Doch auch bei der SP hängt der Haussegen schief: Obwohl sie nur einen der fünf Staatsratssitze gewinnen kann, kandidiert der ehemals höchste Schweizer Stéphane Rossini. Und attackiert so den Sitz seiner Parteikollegin Esther Waeber-Kalbermatten. Was ihm das Attribut «Ladykiller» einbrachte.

Die allgemeine Lage ist verworren: 13 Politiker kandidieren – so viele wie noch nie. Und ein FDP-Kandidat kündigte bereits an, im zweiten Wahlgang wie Voide mit der SVP gemeinsame Sache zu machen. Es wäre ein weiterer Tabubruch.

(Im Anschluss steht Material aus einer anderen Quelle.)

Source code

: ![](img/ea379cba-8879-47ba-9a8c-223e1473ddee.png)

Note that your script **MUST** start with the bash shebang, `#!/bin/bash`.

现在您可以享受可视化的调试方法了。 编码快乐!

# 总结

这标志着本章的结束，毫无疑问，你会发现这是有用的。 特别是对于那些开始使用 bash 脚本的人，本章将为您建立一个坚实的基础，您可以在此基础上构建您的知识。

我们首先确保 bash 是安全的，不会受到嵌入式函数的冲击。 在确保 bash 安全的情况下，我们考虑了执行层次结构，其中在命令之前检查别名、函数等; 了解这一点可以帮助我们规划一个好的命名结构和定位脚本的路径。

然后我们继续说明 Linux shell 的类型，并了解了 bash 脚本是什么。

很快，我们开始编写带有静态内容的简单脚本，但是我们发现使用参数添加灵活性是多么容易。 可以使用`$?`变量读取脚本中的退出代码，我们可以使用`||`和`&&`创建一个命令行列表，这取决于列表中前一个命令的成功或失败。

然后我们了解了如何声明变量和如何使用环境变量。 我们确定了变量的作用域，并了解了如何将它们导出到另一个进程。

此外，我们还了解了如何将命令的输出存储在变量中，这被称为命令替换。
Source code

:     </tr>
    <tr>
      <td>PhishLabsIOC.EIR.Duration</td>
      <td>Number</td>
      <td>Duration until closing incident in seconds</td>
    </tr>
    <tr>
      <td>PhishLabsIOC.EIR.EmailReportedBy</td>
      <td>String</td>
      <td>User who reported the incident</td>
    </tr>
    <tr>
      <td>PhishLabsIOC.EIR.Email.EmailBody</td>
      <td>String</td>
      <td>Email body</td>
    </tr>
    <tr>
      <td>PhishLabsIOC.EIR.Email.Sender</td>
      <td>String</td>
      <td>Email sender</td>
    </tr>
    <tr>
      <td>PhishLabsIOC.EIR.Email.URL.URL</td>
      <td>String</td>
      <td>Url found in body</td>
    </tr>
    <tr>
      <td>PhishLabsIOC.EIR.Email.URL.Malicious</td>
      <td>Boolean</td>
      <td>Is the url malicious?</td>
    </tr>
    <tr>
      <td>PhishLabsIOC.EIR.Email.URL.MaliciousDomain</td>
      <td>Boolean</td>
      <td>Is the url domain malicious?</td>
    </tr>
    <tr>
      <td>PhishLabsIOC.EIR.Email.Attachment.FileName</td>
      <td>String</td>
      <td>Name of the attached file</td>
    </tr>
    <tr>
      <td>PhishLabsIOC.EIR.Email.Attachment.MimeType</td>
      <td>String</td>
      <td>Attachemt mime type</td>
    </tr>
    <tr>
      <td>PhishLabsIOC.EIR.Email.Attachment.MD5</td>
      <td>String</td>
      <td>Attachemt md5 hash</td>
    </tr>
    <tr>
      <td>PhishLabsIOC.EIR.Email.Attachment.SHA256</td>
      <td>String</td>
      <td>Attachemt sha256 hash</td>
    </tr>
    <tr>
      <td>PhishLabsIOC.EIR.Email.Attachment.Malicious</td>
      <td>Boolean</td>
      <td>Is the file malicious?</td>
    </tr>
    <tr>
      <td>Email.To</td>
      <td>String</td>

Der Wahlkrimi im Wallis – er ist gehässiger, verzwickter, spannender und chaotischer als jemals zuvor. Für Darbellay geht es um alles. Misslingt die Wahl, stünde er vor dem politischen Aus. 

So oder so dürfte er aber vor allem erleichtert sein, wenn der Wahlkampf endlich vorbei ist.

Das sagen Walliser Prominente zum Wahlkrieg

Pascal Couchepin, alt FDP-Bundesrat: «Es ist unmöglich, den Wahlausgang vorherzusehen. Es gibt zu viele Kandidaten und es hat viele nicht absehbare Ereignisse gegeben. Der Wahlkampf ist heftig, weil die SVP wie eine Sekte auftritt und die CVP die Mehrheit im Parlament vor vier Jahren verloren hatte. Vor 30 oder 40 Jahren haben die Parteien aber auch in dieser Intensität gekämpft. Darbellay wird die Wahl gelingen, allerdings mit mehr Schwierigkeiten als er vor einem Jahr gedacht hat.»

Christian Constantin, Präsident FC Sion: «Im Endeffekt wird die Affäre um das uneheliche Kind insofern keine Konsequenzen für Christophe Darbellay haben, als dass ich davon ausgehe, dass er gewählt werden wird.

Foto: EQ Images

Aber nicht ohne Weiteres, es wird kompliziert werden und Darbellay wird richtig kämpfen müssen für seine Wahl. Der erste Wahlgang wird da schon sehr entscheidend sein. Doch am Schluss wird es einen Final zwischen ihm und Nicolas Voide geben, den der ehemalige CVP-Präsident für sich entscheiden wird.»

Art Furrer, Ski-Legende und Hotelier: «Dieser Wahlkampf im Wallis ist einzigartig hart. Ich gehe davon aus, dass diesmal das Kalkül der Strategen, die im Weinkeller ihre Spiele ausgeheckt haben, nicht aufgehen.

Hotelier Art Furrer.

Dies, weil sich der Zweikampf zwischen Darbellay und Freysinger stark zugespitzt hat. Darbellay war beteiligt, als Christoph Blocher als Bundesrat abgewählt wurde. Klar, dass für Freysinger jetzt die Stunde der Rache kommt. Die Zeit der Querschüsse ist noch nicht vorbei.»